_Actions to take_:
(1) According to the passage on Dieter Rams, what does a movable, interchangeable shelving unit turn the buyer into?
(2) Continue the passage on Dieter Rams, beginning after its final sentence.

Dieter Rams, Braun hair dryer (HLD 4), 1970; design: Dieter Rams, photo: Koichi Okuwaki

Again, this is entirely familiar. What brand doesn’t posit itself as the next best thing to simplify your life? The difference is that Rams takes part in the progressive, radical thinking of his contemporaries. His products, like art objects, come packed with living ideas: a stacking stool set brings communal sharing to the kitchen, a movable, interchangeable shelving unit turns the buyer into a co-creator. And with dictums like, “Question everything generally thought to be obvious,” we can’t but wonder if Rams was a revolutionary himself. Apart from sounding like a quote from John Cage, we wouldn’t be surprised to find such a line scrawled across a banner at Occupy Oakland.

_Excerpted data_:
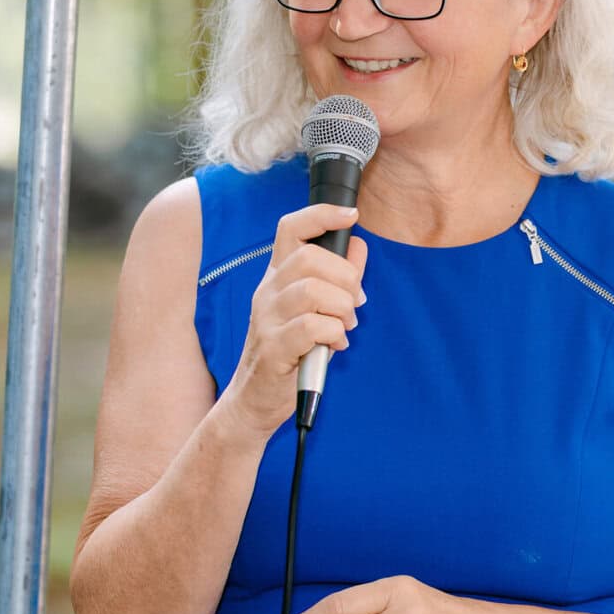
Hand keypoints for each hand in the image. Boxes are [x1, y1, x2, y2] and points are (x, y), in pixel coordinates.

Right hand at [226, 203, 366, 438]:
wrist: (254, 400)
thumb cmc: (290, 351)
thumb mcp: (314, 310)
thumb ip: (337, 279)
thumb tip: (359, 248)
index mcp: (277, 276)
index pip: (291, 228)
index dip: (322, 214)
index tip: (352, 214)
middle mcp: (268, 291)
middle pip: (311, 258)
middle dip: (346, 279)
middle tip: (354, 304)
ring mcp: (266, 318)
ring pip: (312, 291)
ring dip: (342, 308)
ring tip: (344, 327)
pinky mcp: (272, 348)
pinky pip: (311, 327)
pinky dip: (333, 334)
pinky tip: (334, 346)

_Responses to the exercise_:
(1) A co-creator.

(2)
And here’s where difference lies. While Rams’ designs influence an array of industrial design products today, the progressive philosophies that fueled his designs have been largely forgotten. Companies like Apple and [insert name of nearly any popular US manufacturer] produce slick-looking, useful, and orderly products that are designed to become obsolete in a matter of years, and sometimes months. A true Ramsian would go the extra step to ensure sustainability: “Fashion objects are not capable of being long-lived. We simply cannot afford this throw-away mentality anymore. Good design has to have in-built longevity.”

Perhaps one day ideas like this will be familiar to the point of common sense. For now, Less and More will act as a kind of idea incubator: a place to meditate on the great work that’s been done and the work that’s left to do.